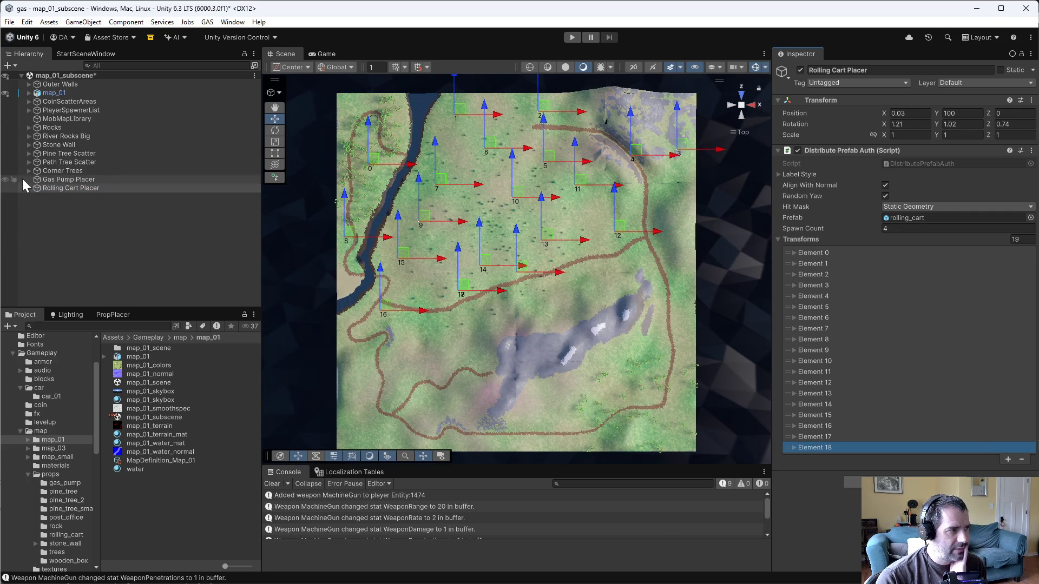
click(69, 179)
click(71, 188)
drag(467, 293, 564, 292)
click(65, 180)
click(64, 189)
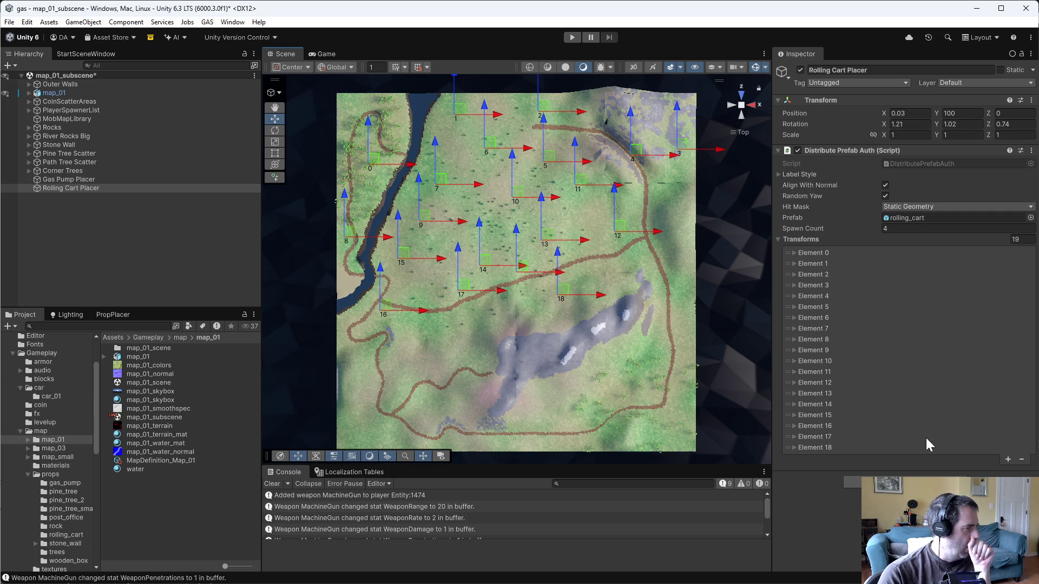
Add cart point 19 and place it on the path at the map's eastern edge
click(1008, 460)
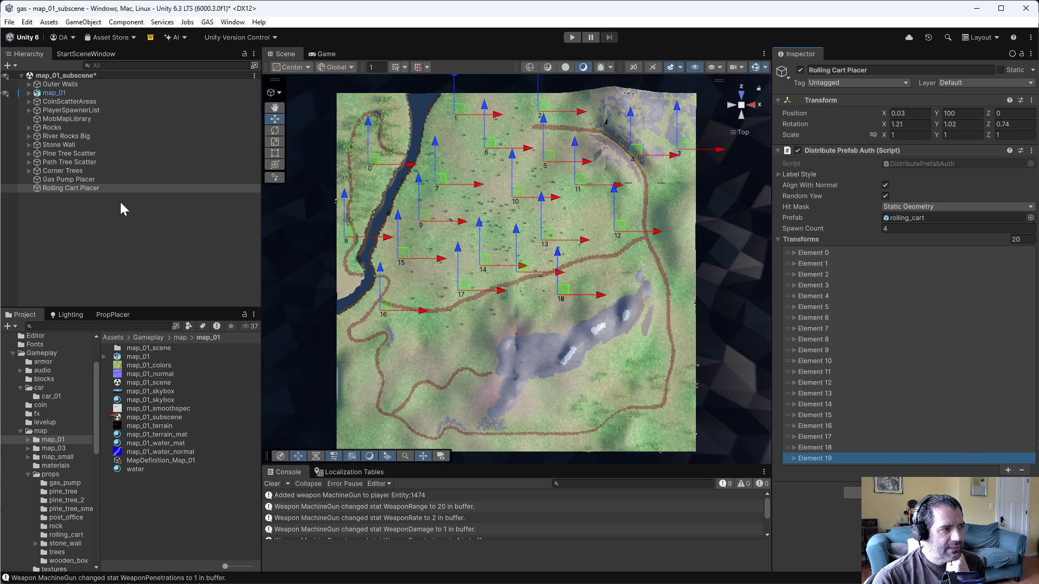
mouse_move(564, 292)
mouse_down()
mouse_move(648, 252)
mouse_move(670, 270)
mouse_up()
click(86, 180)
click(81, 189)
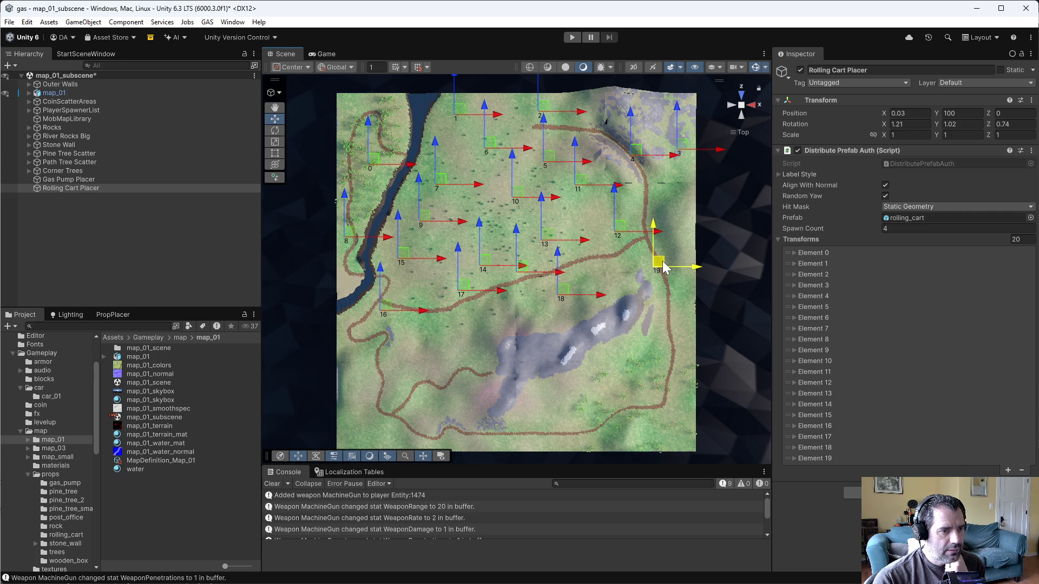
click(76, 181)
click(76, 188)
· · · · · · ·
EXERCISE ->
Set down all of the data word for word; no pictures belong in it.

OUTPUT OF THE TASK ->
click(69, 179)
click(71, 188)
drag(467, 293, 564, 292)
click(65, 180)
click(64, 189)
Add cart point 19 and place it on the path at the map's eastern edge
click(1008, 460)
mouse_move(564, 292)
mouse_down()
mouse_move(648, 252)
mouse_move(670, 270)
mouse_up()
click(86, 180)
click(81, 189)
click(76, 181)
click(76, 188)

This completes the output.